The basis of the union’s claim is a provision in the collective bargaining agreement, which runs through August 31, 2022, requiring nonmembers to pay fees to the union and limiting when members can resign from the union. The union claims Perrotti missed the window in which he was allowed to resign and thus owes back dues. But under Janus, the court ruling makes it clear that employees who are not union members cannot be coerced into paying the union out of their paychecks.

“There’s no debate about the fact that David Perrotti is no longer a union member even though union officials demand he pay what they view as back dues,” Danielle Acker Susanj, an attorney with the Fairness Center, said in an interview. “But it’s our position that the U.S. Supreme Court has made it very clear that nonmembers cannot be forced to pay unions. The letters seem threatening, and they contain no acknowledgment of Perrotti’s constitutional rights.”

Susanj says Perrotti’s case is not unique and the Fairness Center has represented at least five other teachers who have, after resigning from their union, received threatening letters from the PSEA affiliate demanding that they send in money for the entire year in which they resigned.

“Basically, the unions are trying to bully teachers into writing checks as a penalty for resigning,” Susanj said.

“Teachers who are busy taking care of their students and who are busy with their profession, can’t be expected to be experts on constitutional law,” she said. “They’ve had enough going on this past year and a half to keep their students safe, and when they see these fair-share fees in contracts, they don’t know they are illegal and unconstitutional.”

Pennsylvania’s Labor Statutes Violate Federal Law

The Fairness Center is asking the court to impose a permanent injunction that would prevent the unions from collecting and attempting to collect any dues or fees from Perrotti.

Perrotti’s complaint also challenges key provisions of Pennsylvania’s labor statutes that violate federal law.

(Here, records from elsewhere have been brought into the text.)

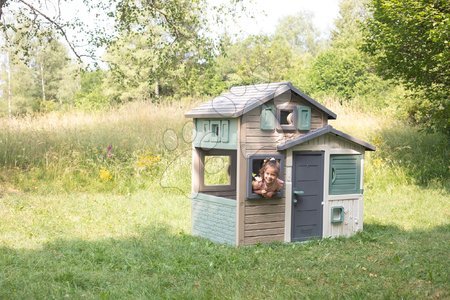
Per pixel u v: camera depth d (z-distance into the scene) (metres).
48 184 13.30
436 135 17.86
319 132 8.13
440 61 12.80
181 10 16.55
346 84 29.23
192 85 23.12
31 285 5.61
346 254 7.41
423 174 15.26
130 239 8.19
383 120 20.41
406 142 17.55
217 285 5.75
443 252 7.51
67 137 15.84
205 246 7.71
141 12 16.67
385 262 6.94
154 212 10.57
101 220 9.76
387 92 27.47
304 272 6.36
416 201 12.44
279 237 8.03
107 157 14.70
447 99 15.38
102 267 6.53
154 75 18.09
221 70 27.25
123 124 18.08
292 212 8.13
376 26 14.29
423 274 6.29
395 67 14.19
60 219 9.71
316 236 8.36
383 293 5.48
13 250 7.32
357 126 19.81
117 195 12.70
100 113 20.47
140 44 23.67
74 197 12.13
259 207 7.87
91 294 5.39
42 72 46.47
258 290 5.59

It is within the purview of a federal court to overturn a state laws that violates the Constitution.

PSEA affiliates included fair-share fee provisions in up to 20 contracts signed across the state after Janus, many of which are still in effect.

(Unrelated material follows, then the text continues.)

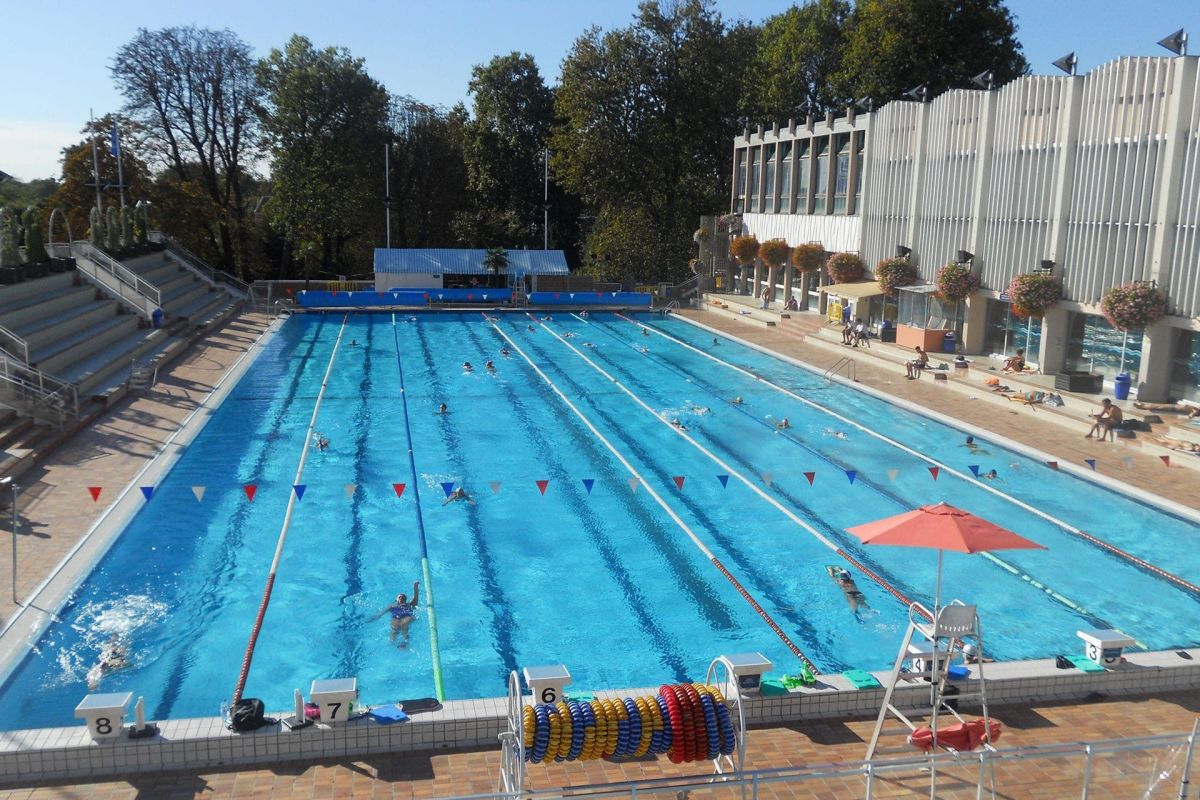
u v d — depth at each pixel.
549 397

Unions Switching Tactics to Collect Dues

Nathan McGrath, president and general counsel for the Fairness Center, detects a shift in strategy on the part of public employee unions that have been working to undercut the Janus ruling.

“What we’re seeing with our clients’ situations is that unions are finding ways to keep taking the money of former members,” McGrath said. “I think when the unions found that they weren’t getting away with denying our clients’ resignations they decided to take a new path. Some larger collective bargaining agreements in place for thousands of public employees in Pennsylvania have abandoned these resignation restrictions. What they say now to someone who resigns is that they can get out of the union, but they still have to pay.”

So long as state labor laws and union contracts contain language that is incompatible with workers’ free speech rights, McGrath anticipates it will be necessary to continue challenging union tactics in court.

Consequently, the burden will fall to individual public employees to pursue litigation against illegal labor practices that should be addressed legislatively.

By taking principled stands on behalf of their constitutional rights, McGrath finds that public employees in Pennsylvania have helped to bring about widespread change not just for themselves but for all public workers across the country who face resistance from union officials when workers seek to exercise free speech.